Abstract
Event cameras, neuromorphic devices that naturally respond to brightness changes, have multiple advantages with respect to traditional cameras. However, the difficulty of applying traditional computer vision algorithms on event data limits their usability. Therefore, in this paper we investigate the use of a deep learning-based architecture that combines an initial grayscale frame and a series of event data to estimate the following intensity frames. In particular, a fully-convolutional encoder-decoder network is employed and evaluated for the frame synthesis task on an automotive event-based dataset. Performance obtained with pixel-wise metrics confirms the quality of the images synthesized by the proposed architecture.
You have full access to this open access chapter, Download conference paper PDF
Similar content being viewed by others
Keywords
1 Introduction
Event cameras are optical sensors that asynchronously output events in case of brightness variations at pixel level. The major advantages of this type of neuromorphic sensors are the low power consumption, the low data rate, the high temporal resolution, and the high dynamic range [8]. On the other hand, despite exhibiting a higher power consumption and often a lower dynamic range, traditional cameras are able to record local information, like textures, and the majority of the computer vision algorithms are designed to work on this kind of data. Indeed, being able to apply existing algorithms to the output of event cameras could help the adoption of event-based sensors.
In this paper, aiming to conjugate the advantages of traditional and event cameras, we investigate the use of a deep learning-based method to interpolate intensity frames acquired by a low-rate camera with the support of the intermediate event data. Specifically, we exploit a fully-convolutional encoder-decoder architecture to predict intensity frames, relying on an initial or a periodic set of key-frames and a series of event frames, i.e. frames that collect the information captured by event cameras in a certain time interval.
Focusing on the automotive scenario, we employ a novel event-based dataset called DDD17 [4] (see Fig. 1) and evaluate the feasibility of the proposed method with a wide set of pixel-level metrics. Quantitative and qualitative comparisons with a recent competitor [26] shows the superior quality of the images synthesized by the proposed model.
Summarizing, our contributions are twofold:
-
We propose a fully-convolutional encoder-decoder architecture that combines traditional images and event data (as event frames) to interpolate consecutive intensity frames;
-
We evaluate the effectiveness of the proposed approach on a public automotive dataset, assessing the ability to generate reasonable images and providing a fair comparison with a state-of-the-art approach.
2 Related Work
In the last years, event-based vision has increased its popularity in the computer vision community. Indeed, many novel algorithms have been proposed to deal with event-based data, produced by Dynamic Vision Sensors [11] (DVSs), like visual odometry [29], SLAM [17], optical flow estimation [8], and monocular [21] or stereo [1, 28] depth estimation.

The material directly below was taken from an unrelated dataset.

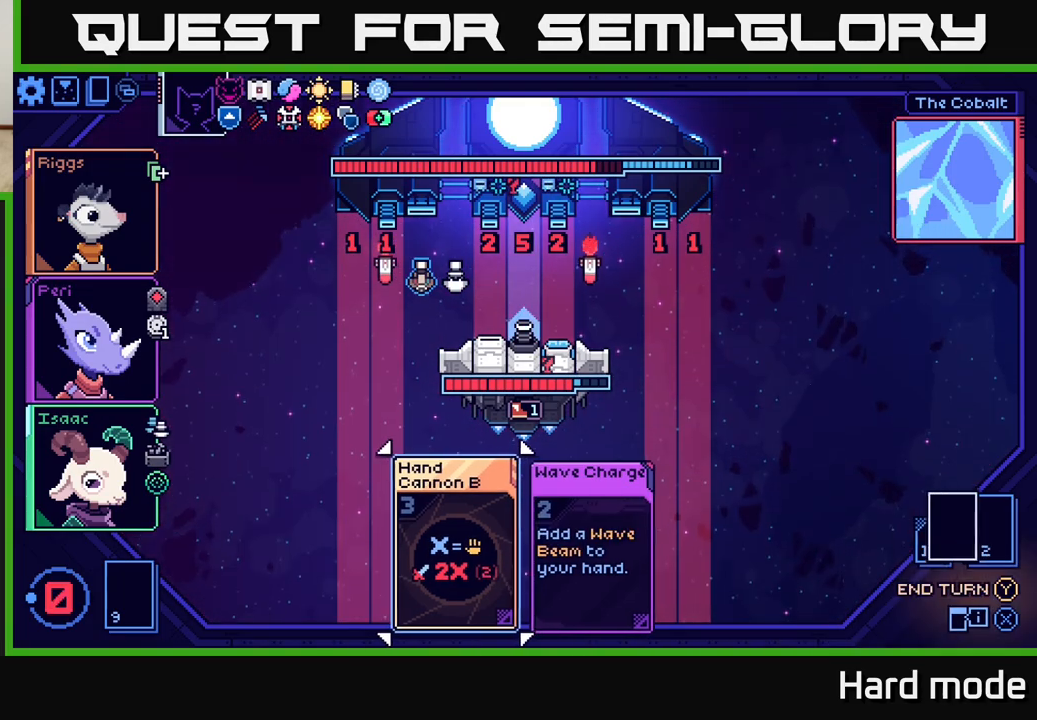
{"buttons": [], "left_stick": "center", "events": []}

Event cameras have also been exploited for the ego-motion estimation [7, 14], the real-time feature detection and tracking [15, 20], and the robot control in predator/prey scenarios [16]. Furthermore, it has been shown that event data can be employed to solve many classification tasks, such as the classification of characters [19], gestures [13], and faces [10]. Recently, an optimization-based algorithm that simultaneously estimates the optical flow and the brightness intensity was proposed in [3], while [18, 23] presented a manifold regularization method that reconstructs intensity frames from event data.
Lately, Scheerlinck et al. [26] proposed a complementary filter that combines image frames and events to estimate the scene intensity. The filter asynchronously updates the intensity estimation whenever new events or intensity frames are received. If the grayscale frames are missing, the estimation can be produced using events only.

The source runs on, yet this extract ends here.